Directions for this task
Reproduce the text of every item below verbatim, leaving out the pictures.

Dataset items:
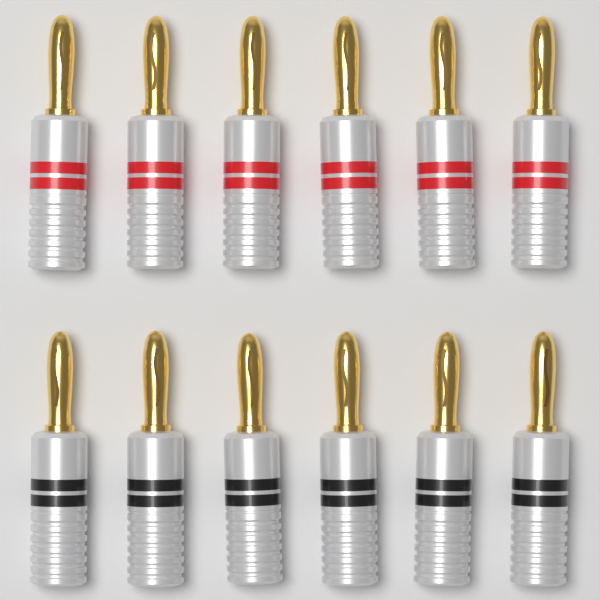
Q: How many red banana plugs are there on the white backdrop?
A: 6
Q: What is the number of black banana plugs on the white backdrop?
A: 6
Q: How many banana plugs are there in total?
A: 12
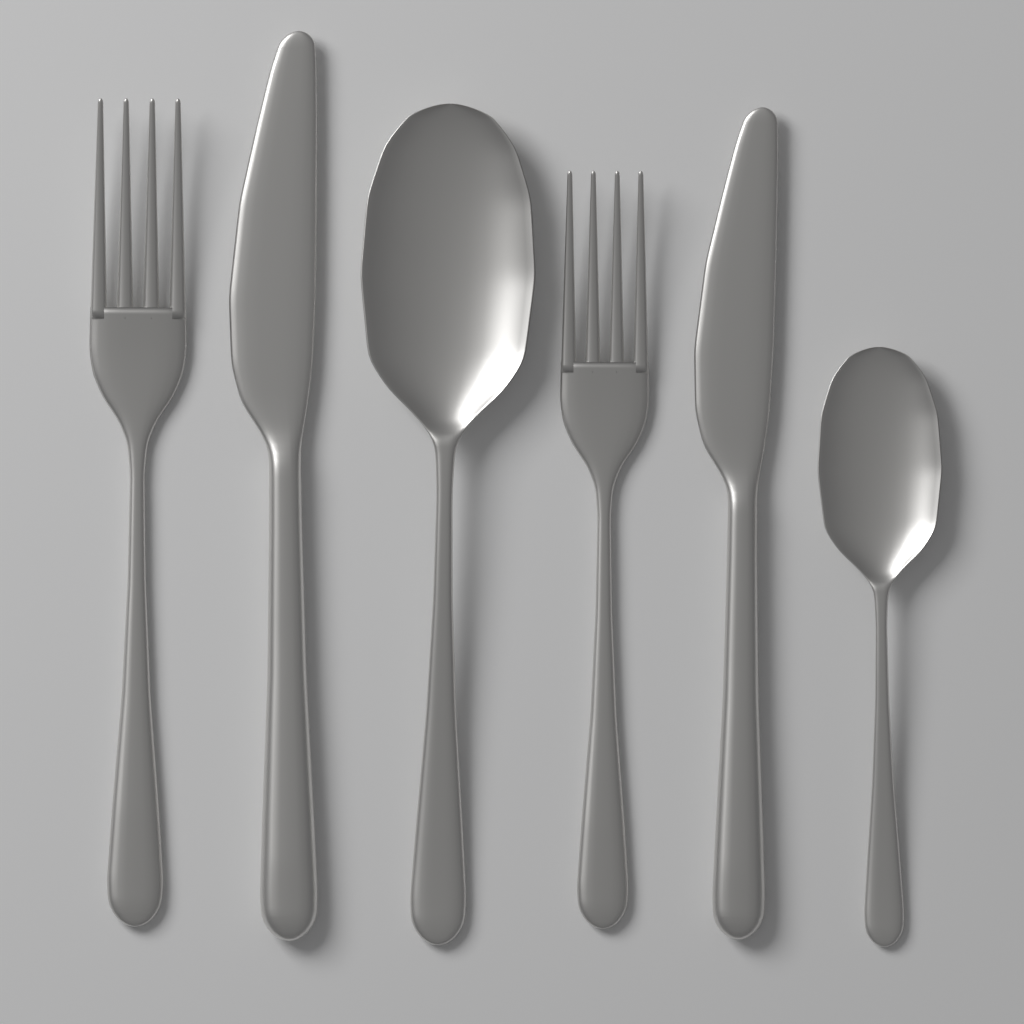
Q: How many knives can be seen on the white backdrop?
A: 2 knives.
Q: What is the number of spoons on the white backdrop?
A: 2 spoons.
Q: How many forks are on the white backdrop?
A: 2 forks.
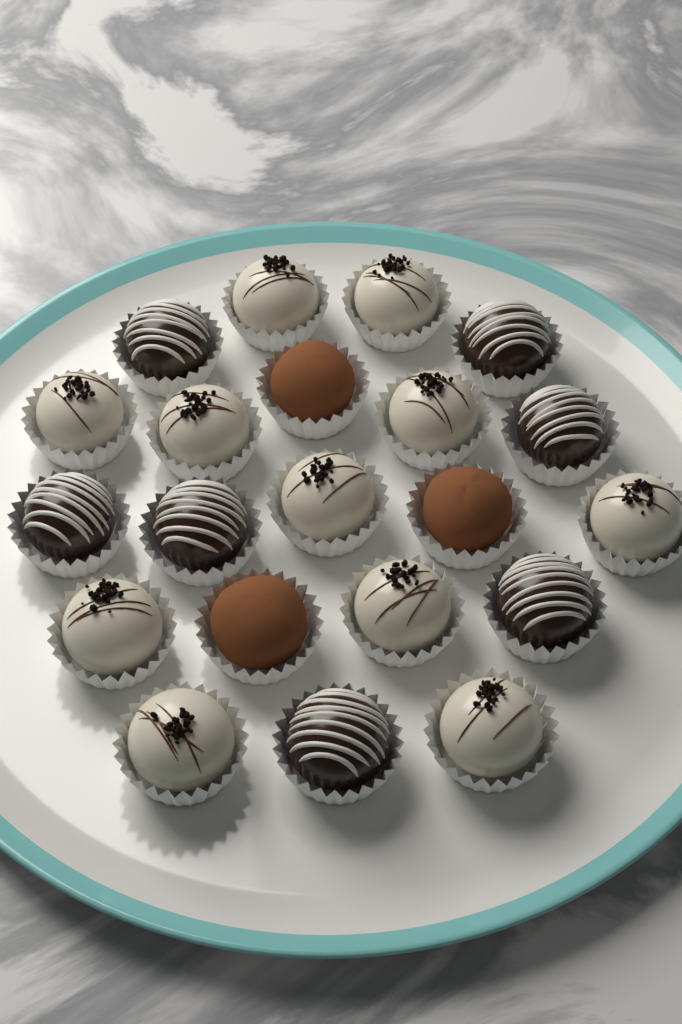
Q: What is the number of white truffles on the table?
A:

Task solution
Q: How many red banana plugs are there on the white backdrop?
A: 6
Q: What is the number of black banana plugs on the white backdrop?
A: 6
Q: How many banana plugs are there in total?
A: 12
Q: How many knives can be seen on the white backdrop?
A: 2 knives.
Q: What is the number of spoons on the white backdrop?
A: 2 spoons.
Q: How many forks are on the white backdrop?
A: 2 forks.
Q: What is the number of white truffles on the table?
A:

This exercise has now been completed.